U.K.: Libya air defenses largely neutralized and no-fly zone in place
U.S. official says Gadhafi troops have pulled back from Benghazi and two other towns following the coalition attack; U.S. doesn't believe Libyan leader fulfilling promises to implement ceasefire.
An international coalition has "largely neutralized" Libyan air defenses and a no-fly zone over the country is now in place, British Prime Minister David Cameron said on Monday.
Cameron said Britain, France, the United States and other nations had made good progress in achieving the aims of the military operation -- destroying Libyan air defenses and protecting civilians from attacks by forces loyal to Libyan leader Muammar Gadhafi.

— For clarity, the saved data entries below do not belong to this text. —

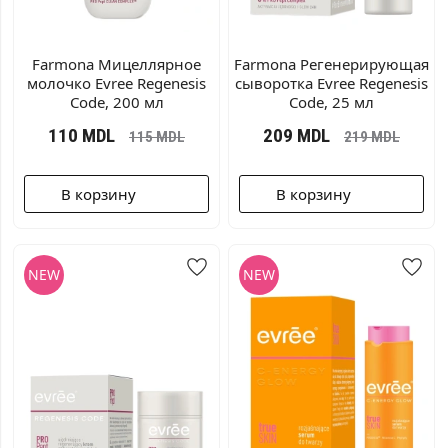
Farmona Мицеллярное
Farmonа Регенерирующая
молочко Evree Regenesis
сыворотка Evree Regenesis
Code, 200 мл
Code, 25 мл
110
MDL
209
MDL
115
MDL
219
MDL
В корзину
В корзину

"I can announce to the House (parliament) today that coalition forces have largely neutralized Libyan air defenses and that as a result the no-fly zone has effectively been put in place over Libya," Cameron told parliament.
Cameron added that the international force currently implementing the no-fly zone intended to eventually transfer the command to NATO.
"Let me explain how the coalition will work -- it's operating under U.S. command with the intention that this will transfer to NATO," Cameron told parliament.
This would mean that all NATO allies who wanted to contribute to the mission would be able to.
"Clearly the mission would benefit from that and from using NATO's tried and tested machinery in command and control," he said.
A U.S. national security official also said that following the coalition attack, forces loyal to Gadhafi "pulled back" from Benghazi and two other towns.
The official, who declined to be identified, said advances by Gadhafi's forces against Benghazi, Ajdabiya and Misrata had "stalled" as a consequence of the military action by U.S. and European forces that began on Saturday.
But he said Gadhafi's forces remained active and the United States does not believe the Libyan leader is fulfilling promises to implement a cease-fire.